Early stopping is not supported by foreach

> library("foreach")
> registerDoSEQ()
> v <- foreach(i = 1:3) %dopar% { message(i); if (i == 2) stop("x"); i }
1
2
3
Error in { : task 2 failed - "x"

A2. Future has a minimalistic API (!)

A3. Nested futures with plyr
library("future.BatchJobs")
plan(list(batchjobs_slurm, multiprocess))

library(plyr)

bam <- llply(fastq, function(fq) {

  chrs <- llply(1:24, function(chr) {
    DNAseq::align(fq, chromosome = chr)
  }, .parallel = TRUE)

  merge_chromosomes(chrs)

}, .parallel = TRUE)

A4. BiocParallel: Futures with Bioconductor

You can use futures with BiocParallel, e.g.

library("BiocParallel")
register(DoparParam(), default = TRUE)

library("doFuture")
registerDoFuture()

plan(multiprocess)

bplapply(fastq, function(fq) {
  DNAseq::align(fq)
})

A5. Profile code remotely - display locally

> library("future")
> plan(remote, workers="remote.server.org")

> library("profvis")

> dat <- data.frame(
+   x = rnorm(50e3),
+   y = rnorm(50e3)
+ )

## Profile remotely
> p %<-% profvis({
+   plot(x ~ y, data = dat)
+   m <- lm(x ~ y, data = dat)
+   abline(m, col = "red")
+ })
## Browse locally
> p

Image: Screenshot of profvis HTML report

A6. Implement Future API for new backend

To implement a new type of future, create the following methods:

  • f <- myfuture({ expr })

    • creates a future of class MyFuture extending Future
  • value(f) for MyFuture

    • gets value of future (blocking)
  • resolved(f) for MyFuture

    • checks if future is resolved or not (non-blocking)

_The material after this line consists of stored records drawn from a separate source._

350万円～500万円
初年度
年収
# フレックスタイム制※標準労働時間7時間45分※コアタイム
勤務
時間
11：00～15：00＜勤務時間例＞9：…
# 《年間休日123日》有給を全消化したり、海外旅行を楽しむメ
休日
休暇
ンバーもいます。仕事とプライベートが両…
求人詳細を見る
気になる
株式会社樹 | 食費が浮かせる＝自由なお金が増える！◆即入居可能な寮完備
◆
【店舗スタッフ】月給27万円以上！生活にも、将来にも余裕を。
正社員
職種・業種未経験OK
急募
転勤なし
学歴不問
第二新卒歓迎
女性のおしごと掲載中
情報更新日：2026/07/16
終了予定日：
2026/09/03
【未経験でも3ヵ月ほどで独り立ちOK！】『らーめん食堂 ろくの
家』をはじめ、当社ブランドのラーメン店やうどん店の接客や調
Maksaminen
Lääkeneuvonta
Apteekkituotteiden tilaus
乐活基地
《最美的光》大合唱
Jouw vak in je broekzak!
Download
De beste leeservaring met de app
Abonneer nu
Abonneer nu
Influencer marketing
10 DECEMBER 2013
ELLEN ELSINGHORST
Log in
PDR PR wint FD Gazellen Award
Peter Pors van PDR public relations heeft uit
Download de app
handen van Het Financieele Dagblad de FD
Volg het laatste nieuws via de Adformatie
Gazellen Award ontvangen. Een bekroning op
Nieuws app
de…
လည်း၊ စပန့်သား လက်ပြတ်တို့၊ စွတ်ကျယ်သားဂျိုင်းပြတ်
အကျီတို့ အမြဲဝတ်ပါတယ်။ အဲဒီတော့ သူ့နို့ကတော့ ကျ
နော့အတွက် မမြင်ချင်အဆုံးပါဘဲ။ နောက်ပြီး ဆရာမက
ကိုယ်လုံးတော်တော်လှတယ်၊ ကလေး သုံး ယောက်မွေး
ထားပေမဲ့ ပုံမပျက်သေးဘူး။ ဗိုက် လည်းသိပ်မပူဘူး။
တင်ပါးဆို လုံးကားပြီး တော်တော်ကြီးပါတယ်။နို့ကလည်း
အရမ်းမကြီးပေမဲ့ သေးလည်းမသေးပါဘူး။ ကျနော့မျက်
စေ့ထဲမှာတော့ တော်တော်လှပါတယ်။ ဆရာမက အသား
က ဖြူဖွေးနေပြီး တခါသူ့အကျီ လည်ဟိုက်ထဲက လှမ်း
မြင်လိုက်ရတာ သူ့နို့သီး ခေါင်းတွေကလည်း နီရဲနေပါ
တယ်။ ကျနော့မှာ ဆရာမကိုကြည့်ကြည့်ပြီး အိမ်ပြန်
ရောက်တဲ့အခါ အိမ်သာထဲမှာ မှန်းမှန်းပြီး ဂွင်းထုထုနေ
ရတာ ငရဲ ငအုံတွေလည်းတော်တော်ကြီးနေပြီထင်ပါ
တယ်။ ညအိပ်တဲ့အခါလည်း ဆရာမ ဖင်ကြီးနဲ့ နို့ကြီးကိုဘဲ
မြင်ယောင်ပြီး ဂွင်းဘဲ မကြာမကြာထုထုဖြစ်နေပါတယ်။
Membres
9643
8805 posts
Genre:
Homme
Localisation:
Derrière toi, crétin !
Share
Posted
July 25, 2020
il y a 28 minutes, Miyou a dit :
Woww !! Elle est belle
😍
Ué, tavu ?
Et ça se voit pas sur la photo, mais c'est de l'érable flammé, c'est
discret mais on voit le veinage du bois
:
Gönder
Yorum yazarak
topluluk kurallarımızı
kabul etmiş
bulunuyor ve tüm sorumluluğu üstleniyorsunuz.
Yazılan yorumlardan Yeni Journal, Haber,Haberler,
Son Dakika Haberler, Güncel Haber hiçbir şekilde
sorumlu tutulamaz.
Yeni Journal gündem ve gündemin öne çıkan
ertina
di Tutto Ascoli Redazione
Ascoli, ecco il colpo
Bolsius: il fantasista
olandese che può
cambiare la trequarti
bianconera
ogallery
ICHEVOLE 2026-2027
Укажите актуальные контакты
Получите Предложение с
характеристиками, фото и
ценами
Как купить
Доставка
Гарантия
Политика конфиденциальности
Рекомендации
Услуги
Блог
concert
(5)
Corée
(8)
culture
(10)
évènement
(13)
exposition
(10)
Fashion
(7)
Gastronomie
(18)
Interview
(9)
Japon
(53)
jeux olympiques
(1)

A7. Futures I’d like to see

  • plan(r32)

    • e.g. RODBC::odbcConnectAccess() works only on 32-bit R.
  • plan(p2p)

    • Private and / or community-based peer-to-peer computer cluster
  • plan(rhelp)

    • Post R scripts to R-help and ask for the results :P

A8. Future improvements

Standardization

  • Capturing stdout and stderr uniformly
  • Random number generation (Pierre L’Ecuyer’s RNG streams)
    • easy to do manually right now

Optional features

  • Logging
  • Progress bars
  • Memoization (caching of results)
  • On the-fly time and memory benchmark statistics